On p. 121 Darwin recorded a ‘valley of elevation' separating two escarpments tending north-south which he described in South America, p. 124, as being on the peninsula of Lacuy [Lacui], near San Carlos. This would suggest a date around 24 November 1834 for this note, but it may have been made on 19 January 1835. On p. 122 Darwin seems to have calculated the height of the Corcovado mountain by triangulation, and this suggests a date around 26 November, as on p. 128 the wording about a mountain ‘S of Corcovado not known to be volcanic' is similar to the reference in the Beagle diary for that date to mountains in the same direction ‘not known to be active'.

Finally, on p. 128 Darwin measured a plant using his belt; this seems to be the Pangi Plant, in the Beagle diary for 26 November. There are some ornithological notes of interest: ‘is the brown vulture found at [South] Shetland?', p.132, and ‘Huitreu….comes near to a man if he is quiet', p. 133, which became, in Journal of researches, p. 352, ‘let [a man] stand motionless, and the red-breasted little bird will approach within a few feet, in a most familiar manner'.

Thus ended one of the most varied and interesting of the field notebooks, which ranged across virtually all of Darwin's interests during the voyage, from zoology, botany and geology to ethnography, history, linguistics and anthropology. It also covered some of the most important episodes in the development of his thinking with respect to the ‘birth and death of species'. Spanning the year 1834, it started in the first half of the voyage on the east coast and ended in the second half on the west coast of South America.

In one sense the Port Desire Notebook ‘nests' within the extraordinary gap of use of the St. Fe Notebook, which started in 1833 then jumped to 1835, while the gap in the middle of the Port Desire Notebook is filled by the Banda Oriental, Valparaiso and the first part of Santiago Notebooks.

Gordon Chancellor and John van Wyhe

August 2008

'Port Desire — Famine Wollaston Isld Navarin Isd. E. Falkland Isld Measurements of curved hills East coast of Chiloe Boat excursion Chonos S. Carlos'. (1-4.1834, 11-12.1834). Text EH1.8 [English Heritage 88202328]

1 The Port Desire Notebook contains far more diagrams (41) than any other notebook apart from the St. Fe Notebook (which has 46). Since the Port Desire Notebook has less than half the number of words of the St. Fe Notebook, this means that the density of diagrams in the Port Desire Notebook is the highest of any notebook.
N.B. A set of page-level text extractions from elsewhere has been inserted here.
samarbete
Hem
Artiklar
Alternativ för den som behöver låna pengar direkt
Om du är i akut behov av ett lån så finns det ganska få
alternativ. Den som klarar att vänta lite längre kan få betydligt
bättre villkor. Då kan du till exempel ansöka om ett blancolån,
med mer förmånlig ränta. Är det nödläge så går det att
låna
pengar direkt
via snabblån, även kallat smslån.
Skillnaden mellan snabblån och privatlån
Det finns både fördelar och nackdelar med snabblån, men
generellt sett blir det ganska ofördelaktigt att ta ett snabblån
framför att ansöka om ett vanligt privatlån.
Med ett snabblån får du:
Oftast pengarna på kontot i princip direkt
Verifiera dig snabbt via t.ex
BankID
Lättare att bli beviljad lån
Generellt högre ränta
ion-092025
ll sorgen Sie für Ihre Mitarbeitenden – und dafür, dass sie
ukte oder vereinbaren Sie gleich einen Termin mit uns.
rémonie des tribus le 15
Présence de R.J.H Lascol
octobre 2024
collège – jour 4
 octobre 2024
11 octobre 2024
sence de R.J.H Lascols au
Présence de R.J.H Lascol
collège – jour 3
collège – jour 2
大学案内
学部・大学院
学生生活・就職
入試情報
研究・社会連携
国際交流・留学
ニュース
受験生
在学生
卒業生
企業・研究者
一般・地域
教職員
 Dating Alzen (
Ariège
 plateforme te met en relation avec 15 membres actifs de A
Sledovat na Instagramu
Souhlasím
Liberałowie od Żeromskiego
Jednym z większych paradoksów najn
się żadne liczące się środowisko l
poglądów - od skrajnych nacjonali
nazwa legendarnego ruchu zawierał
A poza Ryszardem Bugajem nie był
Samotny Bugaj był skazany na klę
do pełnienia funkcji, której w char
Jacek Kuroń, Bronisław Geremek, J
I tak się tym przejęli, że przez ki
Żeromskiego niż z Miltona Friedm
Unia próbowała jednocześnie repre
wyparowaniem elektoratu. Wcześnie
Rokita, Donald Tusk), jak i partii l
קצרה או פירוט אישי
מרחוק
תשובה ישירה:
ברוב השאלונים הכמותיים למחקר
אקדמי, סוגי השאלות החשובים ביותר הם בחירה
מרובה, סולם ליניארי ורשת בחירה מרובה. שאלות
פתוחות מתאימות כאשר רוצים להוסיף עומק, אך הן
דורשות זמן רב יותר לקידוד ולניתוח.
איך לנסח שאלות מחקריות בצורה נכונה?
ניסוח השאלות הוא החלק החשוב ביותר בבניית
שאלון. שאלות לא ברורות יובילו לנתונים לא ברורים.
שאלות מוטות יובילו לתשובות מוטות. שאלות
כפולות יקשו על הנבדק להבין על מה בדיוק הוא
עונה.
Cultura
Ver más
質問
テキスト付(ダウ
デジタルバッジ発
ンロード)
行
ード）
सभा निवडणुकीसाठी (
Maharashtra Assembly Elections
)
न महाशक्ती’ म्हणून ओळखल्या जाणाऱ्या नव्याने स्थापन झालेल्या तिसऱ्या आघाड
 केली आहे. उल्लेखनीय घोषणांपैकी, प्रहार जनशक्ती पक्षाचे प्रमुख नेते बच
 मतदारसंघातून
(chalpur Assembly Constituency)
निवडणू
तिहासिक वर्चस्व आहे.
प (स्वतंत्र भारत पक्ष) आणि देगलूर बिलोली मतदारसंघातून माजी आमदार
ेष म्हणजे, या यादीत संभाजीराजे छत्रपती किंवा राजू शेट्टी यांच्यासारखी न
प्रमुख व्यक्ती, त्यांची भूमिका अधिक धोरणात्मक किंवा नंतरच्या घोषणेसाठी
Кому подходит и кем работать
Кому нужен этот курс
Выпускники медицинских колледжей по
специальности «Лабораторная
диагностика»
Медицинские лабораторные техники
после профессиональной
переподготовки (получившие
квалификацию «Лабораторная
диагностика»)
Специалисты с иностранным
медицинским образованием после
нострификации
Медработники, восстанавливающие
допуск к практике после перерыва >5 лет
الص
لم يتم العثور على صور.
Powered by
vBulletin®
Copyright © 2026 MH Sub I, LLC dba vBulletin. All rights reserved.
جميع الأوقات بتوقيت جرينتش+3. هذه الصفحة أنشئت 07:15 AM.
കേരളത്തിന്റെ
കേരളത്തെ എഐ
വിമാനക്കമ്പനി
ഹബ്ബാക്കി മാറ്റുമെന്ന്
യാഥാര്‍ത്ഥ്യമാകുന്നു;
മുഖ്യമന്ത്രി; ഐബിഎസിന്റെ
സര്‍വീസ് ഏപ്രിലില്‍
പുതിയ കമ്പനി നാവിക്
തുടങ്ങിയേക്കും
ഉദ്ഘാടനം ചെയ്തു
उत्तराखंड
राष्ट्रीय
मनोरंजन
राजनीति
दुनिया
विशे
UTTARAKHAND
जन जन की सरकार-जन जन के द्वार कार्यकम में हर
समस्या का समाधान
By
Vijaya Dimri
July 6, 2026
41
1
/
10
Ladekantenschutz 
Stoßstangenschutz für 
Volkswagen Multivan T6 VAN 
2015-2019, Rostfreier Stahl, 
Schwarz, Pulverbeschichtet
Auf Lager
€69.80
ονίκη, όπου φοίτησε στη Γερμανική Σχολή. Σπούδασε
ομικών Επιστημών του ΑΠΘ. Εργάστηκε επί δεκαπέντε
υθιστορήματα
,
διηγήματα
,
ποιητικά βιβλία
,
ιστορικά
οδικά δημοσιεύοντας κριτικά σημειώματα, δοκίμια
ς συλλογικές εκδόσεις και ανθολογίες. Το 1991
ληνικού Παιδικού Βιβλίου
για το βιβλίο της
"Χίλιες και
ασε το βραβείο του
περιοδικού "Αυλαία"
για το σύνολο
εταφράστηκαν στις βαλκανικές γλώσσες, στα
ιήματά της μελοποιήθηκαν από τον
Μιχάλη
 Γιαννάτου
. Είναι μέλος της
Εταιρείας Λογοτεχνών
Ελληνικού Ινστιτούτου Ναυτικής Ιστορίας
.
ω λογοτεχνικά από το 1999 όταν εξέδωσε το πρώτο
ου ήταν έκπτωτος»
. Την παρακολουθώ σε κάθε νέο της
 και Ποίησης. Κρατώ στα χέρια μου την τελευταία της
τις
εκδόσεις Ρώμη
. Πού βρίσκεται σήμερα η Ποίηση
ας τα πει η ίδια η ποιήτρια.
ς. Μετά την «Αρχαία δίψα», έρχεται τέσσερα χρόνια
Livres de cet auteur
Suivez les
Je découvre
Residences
The Notebook also has the second largest number of blank pages, after the Banda Oriental Notebook.

2 Other notebooks used in the same time period as the Port Desire Notebook are, in order, the B. Blanca, Banda Oriental and Valparaiso Notebooks for the southern winter of 1834 and Santiago which was in use from September 1834 at least until the end of the voyage (see introduction to the Santiago Notebook).